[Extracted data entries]
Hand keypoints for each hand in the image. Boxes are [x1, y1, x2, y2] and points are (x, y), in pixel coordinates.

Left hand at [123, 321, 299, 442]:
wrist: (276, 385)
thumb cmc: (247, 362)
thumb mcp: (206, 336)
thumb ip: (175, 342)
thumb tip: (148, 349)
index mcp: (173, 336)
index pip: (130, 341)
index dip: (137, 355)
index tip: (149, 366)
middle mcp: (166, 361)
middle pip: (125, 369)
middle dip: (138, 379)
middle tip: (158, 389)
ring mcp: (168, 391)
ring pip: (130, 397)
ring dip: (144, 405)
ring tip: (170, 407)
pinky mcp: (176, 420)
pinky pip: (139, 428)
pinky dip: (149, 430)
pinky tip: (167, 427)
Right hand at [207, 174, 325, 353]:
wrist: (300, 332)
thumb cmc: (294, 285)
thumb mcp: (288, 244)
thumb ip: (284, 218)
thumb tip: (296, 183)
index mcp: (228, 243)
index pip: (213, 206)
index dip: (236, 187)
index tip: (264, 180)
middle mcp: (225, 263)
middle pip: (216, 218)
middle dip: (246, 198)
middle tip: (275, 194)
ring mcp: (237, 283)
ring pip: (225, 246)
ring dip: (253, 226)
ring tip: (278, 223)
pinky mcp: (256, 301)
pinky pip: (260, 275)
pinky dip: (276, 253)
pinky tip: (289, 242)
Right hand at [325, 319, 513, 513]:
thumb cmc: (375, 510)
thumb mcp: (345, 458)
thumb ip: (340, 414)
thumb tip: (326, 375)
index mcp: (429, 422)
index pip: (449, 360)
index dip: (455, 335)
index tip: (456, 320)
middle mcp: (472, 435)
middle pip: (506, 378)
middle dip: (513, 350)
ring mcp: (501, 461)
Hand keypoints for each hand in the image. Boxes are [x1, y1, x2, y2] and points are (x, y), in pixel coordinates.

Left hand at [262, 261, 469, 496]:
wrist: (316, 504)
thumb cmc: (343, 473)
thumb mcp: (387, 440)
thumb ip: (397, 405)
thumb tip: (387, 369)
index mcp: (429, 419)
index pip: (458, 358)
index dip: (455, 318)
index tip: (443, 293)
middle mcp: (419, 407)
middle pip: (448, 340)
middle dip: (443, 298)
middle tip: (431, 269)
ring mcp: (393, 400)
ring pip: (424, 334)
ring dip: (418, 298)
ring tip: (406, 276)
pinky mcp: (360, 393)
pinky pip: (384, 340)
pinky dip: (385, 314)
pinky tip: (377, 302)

• ACTIVITY: Write out, from the lines above, only those from the line with "middle dip: (138, 379)" to the line with "thumb cmc: (343, 473)", exactly as given, including the first and the last.

• EXERCISE RESULT:
middle dip: (138, 379)
middle tip: (158, 389)
ring mcp: (168, 391)
ring pip: (130, 397)
ring dip: (144, 405)
ring tip: (170, 407)
pinky mcp: (176, 420)
pinky pip: (139, 428)
pinky dip: (149, 430)
pinky tip: (167, 427)
Right hand at [207, 174, 325, 353]:
wrist: (300, 332)
thumb cmc: (294, 285)
thumb mcp: (288, 244)
thumb ip: (284, 218)
thumb tip: (296, 183)
index mcp: (228, 243)
index pip: (213, 206)
index dip: (236, 187)
index tip: (264, 180)
middle mcp: (225, 263)
middle pip: (216, 218)
middle dip: (246, 198)
middle tip: (275, 194)
ring mcp: (237, 283)
ring pip: (225, 246)
ring dip: (253, 226)
ring tip: (278, 223)
pinky mcp: (256, 301)
pinky pip: (260, 275)
pinky dip: (276, 253)
pinky tip: (289, 242)
Right hand at [325, 319, 513, 513]:
thumb cmc: (375, 510)
thumb mcp: (345, 458)
thumb ip: (340, 414)
thumb tip: (326, 375)
index mcp: (429, 422)
index pip: (449, 360)
index dip: (455, 335)
index tip: (456, 320)
middle mcp: (472, 435)
middle pip: (506, 378)
middle dip: (513, 350)
ring mcp: (501, 461)
Hand keypoints for each hand in the image. Boxes are [x1, y1, x2, y2] and points are (x, y), in pixel coordinates.

Left hand at [262, 261, 469, 496]:
wrist: (316, 504)
thumb cmc: (343, 473)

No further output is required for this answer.